Les urgences engorgées ne sont pas sans conséquence pour les patients qui s'y font traiter, démontre une étude basée sur le cas ontarien. En comparant entre eux des gens qui nécessitaient des soins aigus, les auteurs démontrent que ceux qui se présentent dans des urgences où le temps d'attente dépasse les six heures ont 79% plus de risque de mourir dans les sept jours qui suivent et 95% plus de risques de devoir être hospitalisés ultérieurement que ceux qui se font traiter dans des urgences moins occupées.

C'est ce qui ressort d'une étude publiée hier dans la publication médicale British Medical Journal, basée sur un nombre impressionnant de sujets. Quelque 14 millions de patients vus dans des urgences ontariennes ont été pris en compte, y compris ceux qui, las d'attendre, sont partis sans avoir vu de médecins.
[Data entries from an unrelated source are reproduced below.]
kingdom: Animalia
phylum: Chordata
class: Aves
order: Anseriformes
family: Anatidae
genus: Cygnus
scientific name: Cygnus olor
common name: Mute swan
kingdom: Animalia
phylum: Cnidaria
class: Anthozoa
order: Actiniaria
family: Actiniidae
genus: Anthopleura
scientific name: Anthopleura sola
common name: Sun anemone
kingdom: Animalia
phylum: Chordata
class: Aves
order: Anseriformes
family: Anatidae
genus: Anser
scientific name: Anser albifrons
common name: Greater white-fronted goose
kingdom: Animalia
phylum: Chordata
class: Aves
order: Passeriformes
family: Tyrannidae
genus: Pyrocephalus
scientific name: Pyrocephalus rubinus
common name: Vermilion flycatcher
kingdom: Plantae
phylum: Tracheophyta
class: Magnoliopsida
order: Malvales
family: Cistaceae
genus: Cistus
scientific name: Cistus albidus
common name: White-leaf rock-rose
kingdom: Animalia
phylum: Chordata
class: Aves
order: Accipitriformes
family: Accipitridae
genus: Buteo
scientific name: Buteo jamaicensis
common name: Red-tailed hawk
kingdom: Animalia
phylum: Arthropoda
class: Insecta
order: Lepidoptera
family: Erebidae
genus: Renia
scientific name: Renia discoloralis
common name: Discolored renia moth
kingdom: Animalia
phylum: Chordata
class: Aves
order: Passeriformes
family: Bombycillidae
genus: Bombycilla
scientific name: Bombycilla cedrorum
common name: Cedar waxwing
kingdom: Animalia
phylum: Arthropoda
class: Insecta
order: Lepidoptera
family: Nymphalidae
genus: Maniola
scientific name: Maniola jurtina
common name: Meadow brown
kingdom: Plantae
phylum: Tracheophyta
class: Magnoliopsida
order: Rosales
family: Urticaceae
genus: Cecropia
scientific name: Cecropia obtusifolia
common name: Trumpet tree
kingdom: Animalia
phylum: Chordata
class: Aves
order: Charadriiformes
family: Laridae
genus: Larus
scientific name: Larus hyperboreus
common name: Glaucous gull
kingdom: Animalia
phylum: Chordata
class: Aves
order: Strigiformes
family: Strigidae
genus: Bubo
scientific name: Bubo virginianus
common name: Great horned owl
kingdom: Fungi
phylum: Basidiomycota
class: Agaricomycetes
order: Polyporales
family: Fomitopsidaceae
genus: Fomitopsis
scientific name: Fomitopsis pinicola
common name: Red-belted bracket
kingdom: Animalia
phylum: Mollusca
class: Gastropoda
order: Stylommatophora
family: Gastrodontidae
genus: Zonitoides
«Les temps d'attente sont loin d'être innocents pour la santé», indique Marian J Vermeulen, épidémiologiste ontarien et coauteure de l'article.

Le Dr Vermeulen fait observer que la corrélation tient pour les patients qui arrivent très malades, mais qu'il y existe aussi une corrélation, dans l'étude, entre les gens les moins atteints (et qui, partant, s'étaient vu attribuer une cote de priorité moins élevée en arrivant aux urgences).

De fait, ces patients pourtant moins malades présentaient 66% plus de risques de devoir être hospitalisés ultérieurement s'ils étaient vus dans des urgences engorgées.

Qualité négligée

Les auteurs avancent dans l'article que ce n'est pas seulement le fait d'attendre qui peut avoir des conséquences néfastes, mais le fait d'être traité par un personnel soignant qui ne sait plus où donner de la tête. «Il est possible que la qualité des soins et la capacité (du personnel soignant) soient affectées lorsque les salles d'attente sont bondées. Par exemple, on peut alors hésiter à demander des tests ou des consultations supplémentaires, on peut réduire le temps d'observation des patients, toutes des façons de faire qui peuvent entraîner un mauvais diagnostic. [...]», est-il écrit dans l'article.

«Le risque accru de conséquences négatives chez les patients qui semblaient les moins atteints porte à croire que les protocoles de soins peuvent être particulièrement négligés avec ces patients apparemment moins malades», est-il encore écrit.

Comme le précise la chercheuse Astrid Guttmann, elle aussi coauteure, le danger n'augmente pas de façon exponentielle d'heure en heure. Il semble que ce soit le fait, en soi, de se présenter dans des urgences bondées qui expose les patients à de moins bons soins et à de faux diagnostics.

Par contre, ce qui suscite l'étonnement dans les résultats de l'étude, c'est qu'il n'y a pas de risque accru chez les patients qui, las d'attendre, sont repartis des urgences avant d'être vus par un médecin.

L'Ontario met le paquet

Depuis 2008, l'Ontario, dont il est question dans cet article, a mis le paquet pour réduire le temps d'attente aux urgences. Les subventions attribuées aux hôpitaux varient notamment selon qu'ils atteignent ou pas leurs cibles, de sorte qu'à l'heure actuelle, le temps moyen passé dans les urgences ontariennes est d'environ neuf heures.

Au Québec, le gouvernement Charest avait promis, dès sa campagne électorale de 2003, de désengorger les urgences des hôpitaux, sans succès. La cible du ministre Bolduc est aujourd'hui de 12 heures, mais on est très loin du compte.

Selon des données récentes émanant du ministère de la Santé, le temps passé aux urgences est maintenant de 20h13 à Montréal.